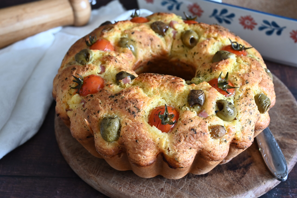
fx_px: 445
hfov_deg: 36.9
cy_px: 99
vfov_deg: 25.0
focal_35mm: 54
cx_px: 148
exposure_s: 1/10
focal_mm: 36
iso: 200
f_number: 6.3
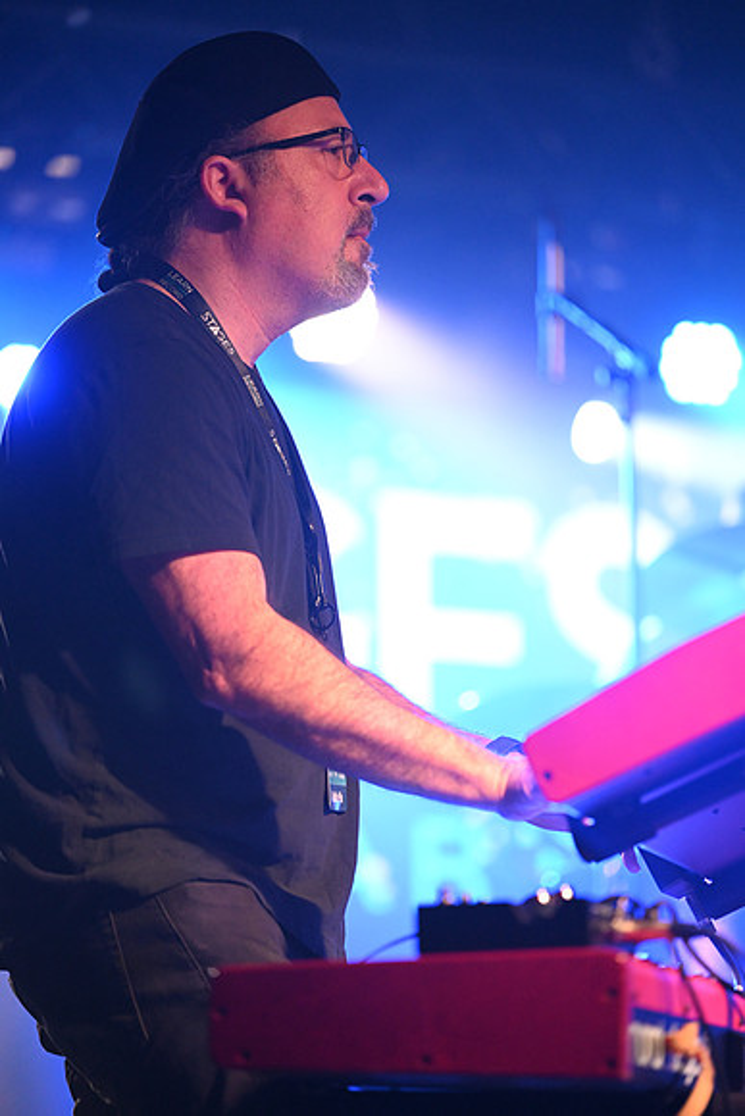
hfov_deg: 9.2
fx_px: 4653
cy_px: 558
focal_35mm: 150
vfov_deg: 13.7
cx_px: 372
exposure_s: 1/500
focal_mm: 150
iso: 3200
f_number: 2.8
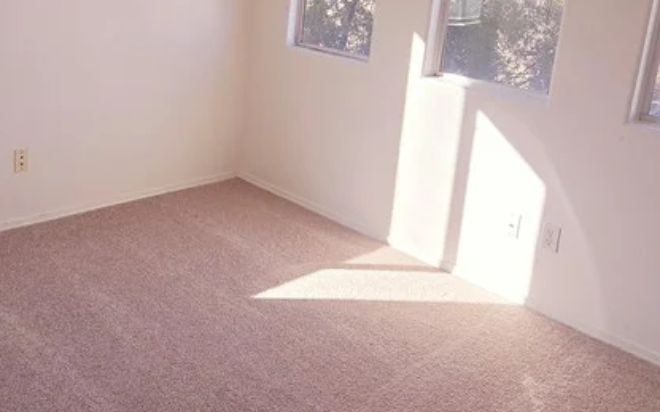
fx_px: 611
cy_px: 108
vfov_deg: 36.5
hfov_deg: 55.7
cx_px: 227
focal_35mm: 34
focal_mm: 2.2
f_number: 2.2
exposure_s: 1/829
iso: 50
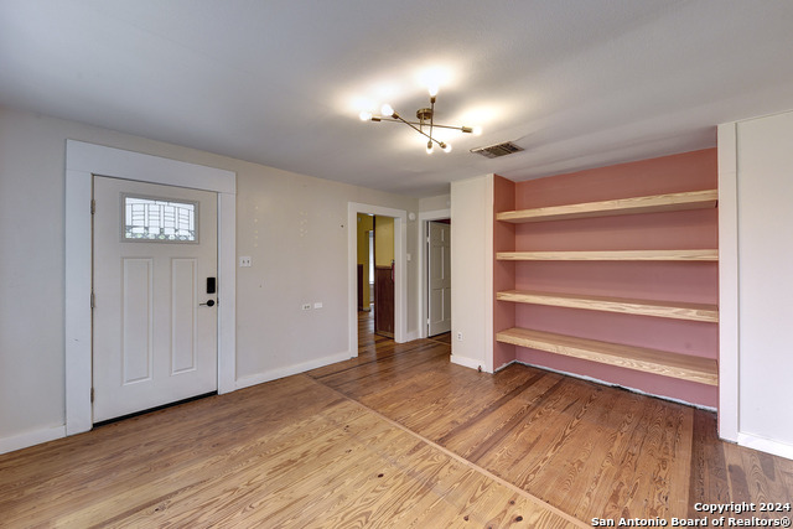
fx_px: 286
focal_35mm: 13
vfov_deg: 85.5
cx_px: 396
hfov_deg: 108.3
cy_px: 264
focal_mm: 13
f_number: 8
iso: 400
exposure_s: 1/10
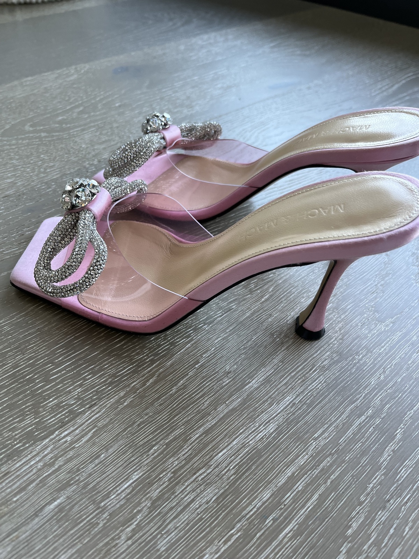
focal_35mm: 26
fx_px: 420
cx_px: 210
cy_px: 280
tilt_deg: -47.6
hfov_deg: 53.1
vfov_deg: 67.3
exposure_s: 1/121
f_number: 1.6
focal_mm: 5.1
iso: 125
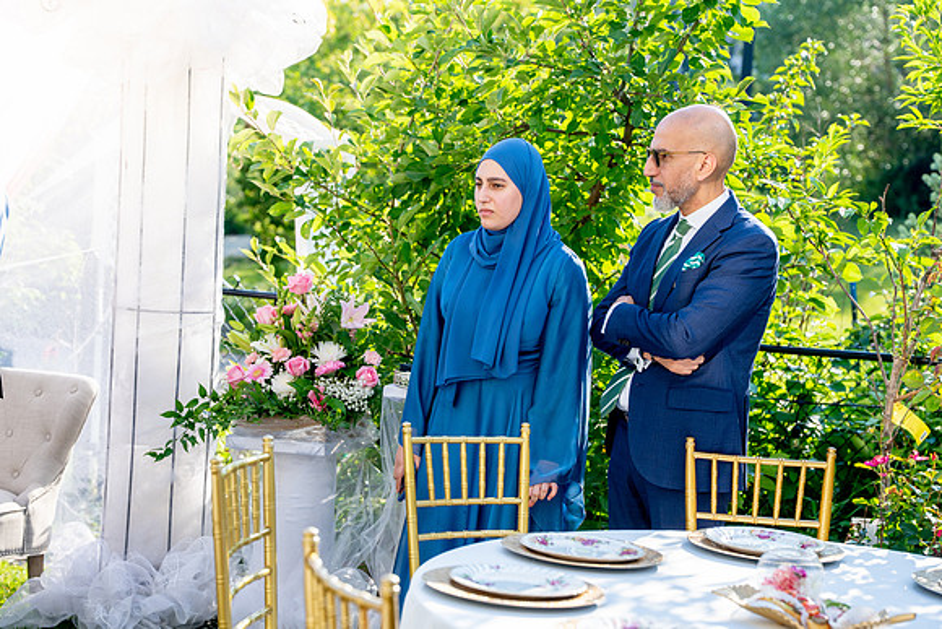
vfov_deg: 19.3
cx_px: 471
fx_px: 1850
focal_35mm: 71
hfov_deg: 28.6
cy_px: 314
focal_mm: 65
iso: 200
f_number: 3.5
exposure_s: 1/640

◆ ◆ ◆

-- TASK PROMPT --
Write out, exactly and with no pictures, the lines of the data from the first through the line containing "vfov_deg: 36.5".

-- EXPECTED ANSWER --
fx_px: 445
hfov_deg: 36.9
cy_px: 99
vfov_deg: 25.0
focal_35mm: 54
cx_px: 148
exposure_s: 1/10
focal_mm: 36
iso: 200
f_number: 6.3
hfov_deg: 9.2
fx_px: 4653
cy_px: 558
focal_35mm: 150
vfov_deg: 13.7
cx_px: 372
exposure_s: 1/500
focal_mm: 150
iso: 3200
f_number: 2.8
fx_px: 611
cy_px: 108
vfov_deg: 36.5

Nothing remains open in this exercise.